球道雑記BACK NUMBER
ロッテ二遊間に漂う名コンビの予感。
中村奨吾と組む藤岡裕大の特別さ。
text by
永田遼太郎Ryotaro Nagata
photograph byKyodo News
posted2019/04/19 11:00
二遊間でコンビを組む中村(左)とハイタッチを交わす藤岡(中)。昨季はルーキーながら開幕スタメン、全試合出場を果たした。
コンビ2年目、信頼感は増す。
中村奨吾とのコンビプレーに関しても、日に日に深まっていく円熟味に手応えを感じている。
「(昨年から)奨吾さんと二遊間をずっと組んでいるので、(併殺のとき)どこに投げてほしいんだろう、どういうトスをしてくるんだろうということはだいぶ分かってきました。自分も思い切ってベースに入って行けるようにもなりましたし、(トスで投げたボールが)引っかくのか、抜けるのか分からない選手が相手だとどうしても『どっちだろう?』と、考えながらベースに入ってしまう部分もあります。そこがなくなったのは大きいと思います。
奨吾さんだったら、『この辺に来るだろうな』って感じも分かりますし、強く(ベースに)向かって入って行けるのもあります。そこは併殺を狙う意味でもかなり大きいと思いますね」
コンビを組む中村奨吾も藤岡についてこう評す。
「昨年、(藤岡)裕大がずっと試合に出て、自分も試合に出させてもらって、そのコンビが変わらなかったのはやりやすい部分でしたし、良くなっている1つの要因ではあるかなって思います」
怪我で出遅れた藤岡、ライバルも多い。
ただ、今季の藤岡はキャンプイン前に膝裏の炎症が発覚し、キャンプ初日から1人、隣接した陸上競技場で別メニューを強いられるなど、順調なスタートではなかった。そこから徐々にピッチを上げ、開幕にはなんとか間に合わせた印象だが、自分のイメージとはどこかが違う体の動きに、まだ違和感を覚えることもあるようだ。
今季初めてスタメン落ちを経験した4月4日のメットライフドームの試合後、藤岡はこんな気持ちを吐露した。
「悔しいです。

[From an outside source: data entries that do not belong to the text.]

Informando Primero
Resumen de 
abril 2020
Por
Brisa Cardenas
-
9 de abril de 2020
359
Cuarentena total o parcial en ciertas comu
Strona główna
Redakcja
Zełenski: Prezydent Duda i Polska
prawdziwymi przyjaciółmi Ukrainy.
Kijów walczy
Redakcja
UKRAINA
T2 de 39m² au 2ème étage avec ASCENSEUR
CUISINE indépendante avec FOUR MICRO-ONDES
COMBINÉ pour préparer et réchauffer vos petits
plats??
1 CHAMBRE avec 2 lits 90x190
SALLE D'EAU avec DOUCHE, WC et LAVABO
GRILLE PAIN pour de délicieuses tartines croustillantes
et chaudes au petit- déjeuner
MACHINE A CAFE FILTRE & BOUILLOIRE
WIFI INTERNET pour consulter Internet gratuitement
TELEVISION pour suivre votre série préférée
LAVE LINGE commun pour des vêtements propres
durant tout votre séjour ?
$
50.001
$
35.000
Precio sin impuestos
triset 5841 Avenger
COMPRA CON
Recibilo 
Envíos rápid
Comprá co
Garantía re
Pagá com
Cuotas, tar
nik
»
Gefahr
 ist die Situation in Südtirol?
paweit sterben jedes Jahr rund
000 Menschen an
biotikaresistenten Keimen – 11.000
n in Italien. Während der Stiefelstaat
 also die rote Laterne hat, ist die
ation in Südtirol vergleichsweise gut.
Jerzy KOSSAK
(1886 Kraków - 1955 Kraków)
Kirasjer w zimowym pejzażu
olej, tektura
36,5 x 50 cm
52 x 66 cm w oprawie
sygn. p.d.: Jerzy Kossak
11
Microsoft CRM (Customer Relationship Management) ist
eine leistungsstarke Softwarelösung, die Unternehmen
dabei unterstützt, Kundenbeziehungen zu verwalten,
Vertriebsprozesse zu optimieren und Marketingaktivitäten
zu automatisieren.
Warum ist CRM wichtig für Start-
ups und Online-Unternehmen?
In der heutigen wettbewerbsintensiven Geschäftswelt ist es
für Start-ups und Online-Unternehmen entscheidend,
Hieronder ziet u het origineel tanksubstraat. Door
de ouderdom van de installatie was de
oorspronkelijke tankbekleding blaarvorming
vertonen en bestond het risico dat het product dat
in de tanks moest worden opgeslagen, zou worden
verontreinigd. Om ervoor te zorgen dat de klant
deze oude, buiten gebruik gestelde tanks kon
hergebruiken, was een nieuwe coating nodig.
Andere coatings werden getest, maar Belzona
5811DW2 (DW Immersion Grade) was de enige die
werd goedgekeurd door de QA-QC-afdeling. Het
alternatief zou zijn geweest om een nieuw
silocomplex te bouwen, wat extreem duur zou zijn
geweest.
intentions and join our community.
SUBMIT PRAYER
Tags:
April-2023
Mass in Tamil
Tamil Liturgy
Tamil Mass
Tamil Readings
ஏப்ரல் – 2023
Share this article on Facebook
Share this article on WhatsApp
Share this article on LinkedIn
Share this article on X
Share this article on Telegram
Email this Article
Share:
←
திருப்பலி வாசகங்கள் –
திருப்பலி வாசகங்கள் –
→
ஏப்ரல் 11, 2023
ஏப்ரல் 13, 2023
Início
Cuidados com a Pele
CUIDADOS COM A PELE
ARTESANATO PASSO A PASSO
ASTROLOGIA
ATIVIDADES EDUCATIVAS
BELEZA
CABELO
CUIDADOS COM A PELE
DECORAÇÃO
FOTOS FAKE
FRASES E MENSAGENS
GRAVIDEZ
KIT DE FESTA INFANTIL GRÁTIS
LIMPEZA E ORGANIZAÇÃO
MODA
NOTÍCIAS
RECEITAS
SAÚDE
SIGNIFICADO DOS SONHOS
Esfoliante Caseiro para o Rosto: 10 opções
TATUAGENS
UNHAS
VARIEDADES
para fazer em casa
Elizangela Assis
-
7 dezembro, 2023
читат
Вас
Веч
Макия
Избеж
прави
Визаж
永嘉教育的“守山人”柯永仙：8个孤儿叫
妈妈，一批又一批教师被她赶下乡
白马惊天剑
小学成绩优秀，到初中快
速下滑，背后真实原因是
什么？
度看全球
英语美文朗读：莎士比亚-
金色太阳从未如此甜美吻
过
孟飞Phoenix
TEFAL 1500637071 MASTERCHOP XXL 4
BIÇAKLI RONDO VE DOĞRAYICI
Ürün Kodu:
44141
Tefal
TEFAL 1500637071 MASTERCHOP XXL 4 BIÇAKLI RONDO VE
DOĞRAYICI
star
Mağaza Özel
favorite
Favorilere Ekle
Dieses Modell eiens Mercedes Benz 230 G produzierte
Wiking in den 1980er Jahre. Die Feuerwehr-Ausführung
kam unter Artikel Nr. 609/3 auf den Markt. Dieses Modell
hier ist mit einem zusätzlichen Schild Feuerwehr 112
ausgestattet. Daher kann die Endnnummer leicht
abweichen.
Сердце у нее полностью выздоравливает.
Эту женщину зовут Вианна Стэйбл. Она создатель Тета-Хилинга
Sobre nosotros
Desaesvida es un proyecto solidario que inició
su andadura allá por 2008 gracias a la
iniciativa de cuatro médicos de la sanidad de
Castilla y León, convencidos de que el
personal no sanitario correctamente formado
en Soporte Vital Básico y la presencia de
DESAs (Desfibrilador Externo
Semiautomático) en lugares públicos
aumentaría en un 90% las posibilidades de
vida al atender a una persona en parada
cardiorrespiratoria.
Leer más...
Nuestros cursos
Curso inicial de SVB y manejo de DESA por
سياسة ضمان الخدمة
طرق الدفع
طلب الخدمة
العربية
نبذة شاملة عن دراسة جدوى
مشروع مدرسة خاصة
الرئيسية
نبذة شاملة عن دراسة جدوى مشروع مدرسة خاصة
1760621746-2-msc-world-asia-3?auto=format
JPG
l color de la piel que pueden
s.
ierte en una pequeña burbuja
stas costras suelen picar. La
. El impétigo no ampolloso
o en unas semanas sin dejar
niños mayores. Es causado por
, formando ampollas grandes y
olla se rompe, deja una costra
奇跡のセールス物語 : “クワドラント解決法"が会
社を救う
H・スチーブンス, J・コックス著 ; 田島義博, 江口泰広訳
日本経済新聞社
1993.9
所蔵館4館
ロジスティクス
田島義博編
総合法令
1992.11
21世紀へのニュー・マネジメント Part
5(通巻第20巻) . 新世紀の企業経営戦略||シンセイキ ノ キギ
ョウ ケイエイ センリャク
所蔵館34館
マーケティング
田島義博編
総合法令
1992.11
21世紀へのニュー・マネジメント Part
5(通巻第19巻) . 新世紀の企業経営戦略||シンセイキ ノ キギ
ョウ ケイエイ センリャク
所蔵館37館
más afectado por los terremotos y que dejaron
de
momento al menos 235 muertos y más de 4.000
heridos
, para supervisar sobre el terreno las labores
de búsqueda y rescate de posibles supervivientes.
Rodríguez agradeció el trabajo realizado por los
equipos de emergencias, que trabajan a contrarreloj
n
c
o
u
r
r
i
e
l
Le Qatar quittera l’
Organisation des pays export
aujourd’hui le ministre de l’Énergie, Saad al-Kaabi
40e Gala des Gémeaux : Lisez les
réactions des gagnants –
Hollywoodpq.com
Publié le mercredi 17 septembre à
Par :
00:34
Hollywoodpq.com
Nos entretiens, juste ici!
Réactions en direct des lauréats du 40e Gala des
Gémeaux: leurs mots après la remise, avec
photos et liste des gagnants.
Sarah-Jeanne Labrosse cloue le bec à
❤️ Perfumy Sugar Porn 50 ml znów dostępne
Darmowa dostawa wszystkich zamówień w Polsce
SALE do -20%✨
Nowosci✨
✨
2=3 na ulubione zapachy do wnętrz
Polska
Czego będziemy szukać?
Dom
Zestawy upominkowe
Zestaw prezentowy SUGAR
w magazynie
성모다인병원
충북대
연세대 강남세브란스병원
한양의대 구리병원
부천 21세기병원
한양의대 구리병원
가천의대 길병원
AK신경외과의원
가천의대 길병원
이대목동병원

悔しいですけど、打ってなかったし、守れていなかったので、そこは自分に腹が立つだけですよね。できると思っていたことができないわけですから……相手もいることなので『しょうがない』。そこは割り切って行くしかないと思っています」
指揮官の想い、それに応えられない自分。重責に苛まれる彼の苦悩が感じ取れた。
千葉ロッテには伸びしろ十分な平沢大河がいる。安定した守備力と小技が利く三木亮がいる。指揮官とて彼らに平等に機会を与えようと考えれば、藤岡ばかり特別扱いするわけにはいかない。当然、苦渋の決断を下すこともあるだろう。